This course began and I couldn’t believe we were expected to create a blog. I really felt like the lecturers were trying something new out on us and hadn’t really thought it through. This of course made me uncomfortable. It wasn’t going to be a hard news article that we would submit after making everything fit into the inverted pyramid. We were expected to create a blog on which I was expected to post things I had written for the whole world to see. I was not optimistic at all.
The prospect of working in a group also scared me because I know enough slackers in my tutorial group and I began seeing myself doing all the work. I believe at this age, with the different schedules that we have, we should have been given the option of choosing our groups. Yet, the group I was assigned in turned out better than I thought. Although I still maintain that group work at the university level is impractical, I did see the benefit of working in a group for the blog plan. In retrospect, I learned to manage my time better in that week because I didn’t always know when I’d have to avail myself to meet with my group. We weren’t always immediately productive when it came to the ideas, but when decisions had to be made, we seemed willing.
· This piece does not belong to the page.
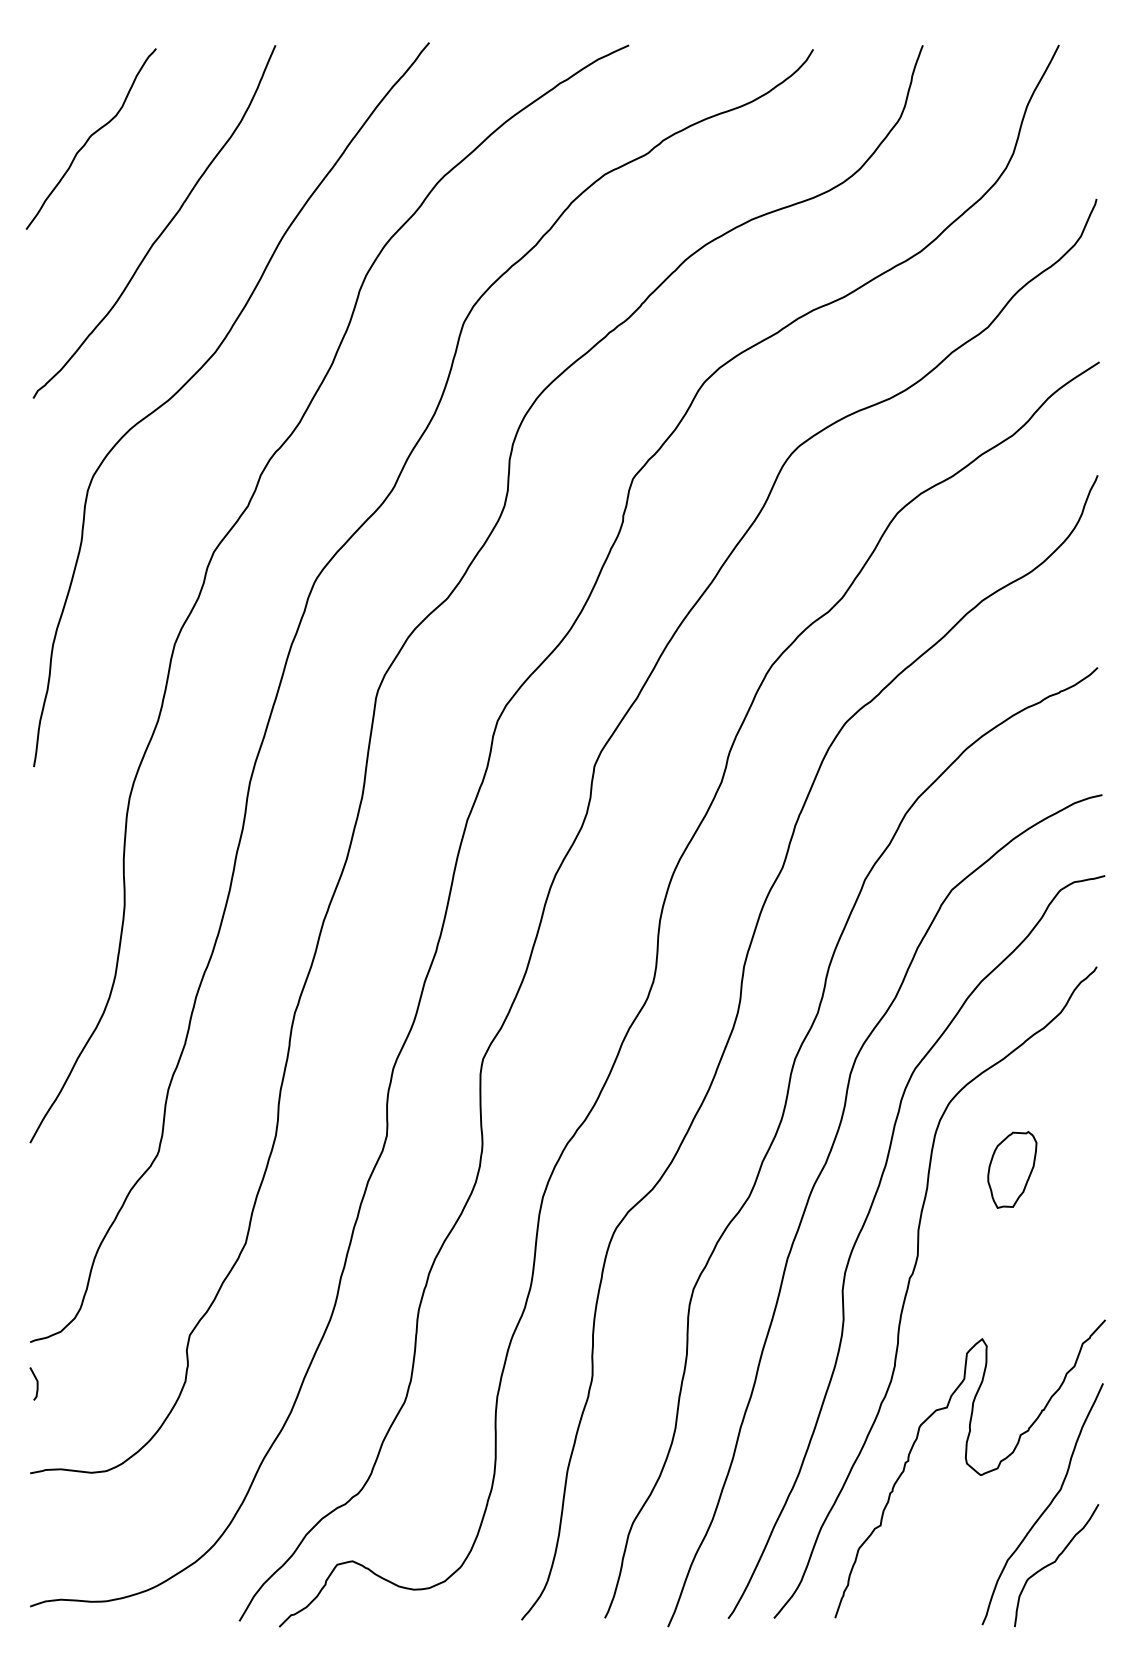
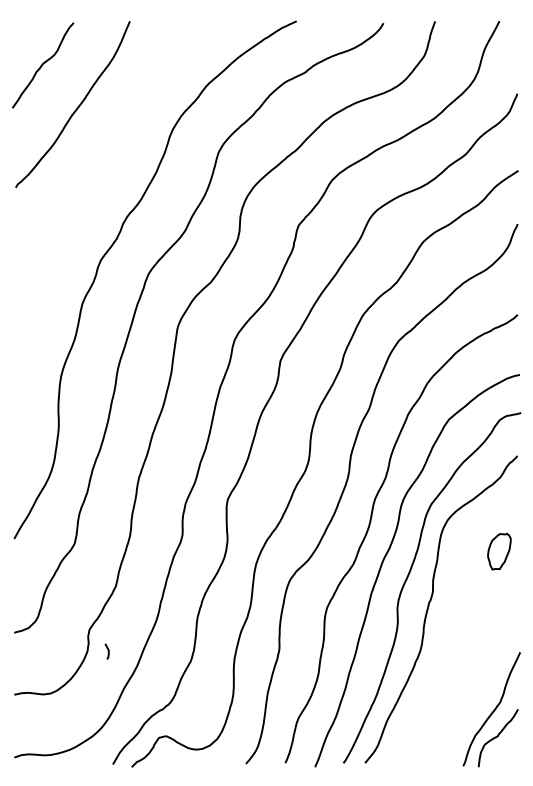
curve: (200, 372) -> (94, 175), removed
part: (1012, 1169) -> (499, 551), moved
line: (34, 1383) -> (107, 651), moved
curve: (970, 1468) -> (457, 692), removed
When it came to sitting down and writing something, I often found it difficult to beginning simply because I didn’t like the prospect of someone reading and then commenting on my work. With the blogging genre defining what type of work I had to produce, I could no longer hide behind an inverted pyramid- hard news story that only my tutor would see. I wouldn’t say I found the blog restricting, but rather to open to my own interpretation. My personality would be open to judgement and I often found myself altering my work to suite what I thought other people wanted to hear. I saw this with the letter I wrote to myself. I had such a different letter planned, but after reading a few others, I figured maybe that’s what I should be doing. I learned my lesson fast, after reading my tutors comment. From then on, I figured that I had been part of writing the blog plan and the genre we’d defined was what was restricting me. Yes, I was blogging and other first years would potentially be reading it, but ours was a best friend relationship type of blog and I have enough best friends to know that our relationship has its breakdowns. This is how I constantly over came my fear of posting my pieces. Working on the opinion piece was one of my favourite assignments. I found it easy to speak to my source about here first year at Rhodes because I thought she had a story to tell. Our blog was intended to take the best friend approach and I though I’d like to speak to someone who has learned her lesson hard and would just tell her story from her heart. I saw this assignment as a sort of intervention conversation. If I was speaking to my best friend, this profile would have been equivalent to a heart to heart.
My source did have more she wanted to say but constantly held back because of the idea of being interview. Our interview turned into a session in which my source began to open up her heart. Even though she grew comfortable, exploring the dimensions of her lessons, there were often moments where she would stop and remember that I’m taking notes and recording the interview. To truly get the depth of the interview, after many failed persuasions, I agreed to regard her deeper confessions and thoughts as “off the record”. While I was putting together the profile, I would often think about the things she said off the record and wish I could include them in to the profile. Her experience comes with a wealth of lessons and in truth I was tempted to add one quote as I remembered it, thinking she would understand once it’s all written. Now, thinking ethically, this wouldn’t be right, but did I have the right to call her up and convince her that this quote would mean the difference between my a 1st and a 2nd for this assignment? I battled with this one. Journalists are known to be pushy and I know I could be, but I had already promised her it would be confidential. I think to some extent, during the interview I could have pushed a little harder for her to speak on record but the question at the back of my mind from the moment I approached her was, “why do I think I have a right to look into her life and share it with the rest of the world? Why should she tell me her story?” With this question in my head, I decided to use what I had and paint her story and try to capture the essence of what was really on her heart in a way that would liberate those who would read the story.
Overall, I believe that although blogging isn’t a conventional form of journalism, one can use it as a tool to practice the conventions of journalism. I definitely think blogs are a medium as good as newspapers and it’s what people put in there that can make it journalism. I believe my posts aren’t conventional journalistic pieces but I used my assignment pieces to practice what I know about journalism. I was writing and writing well is not something I think I have mastered at the end of my first year, but this gave me some practice. Through immersing myself into first year conversations, I also picked on things that were spoken about, even things said in passing. From that I can say, blogging doesn’t have to be journalism but it can be used to perfect the art of conventional journalism.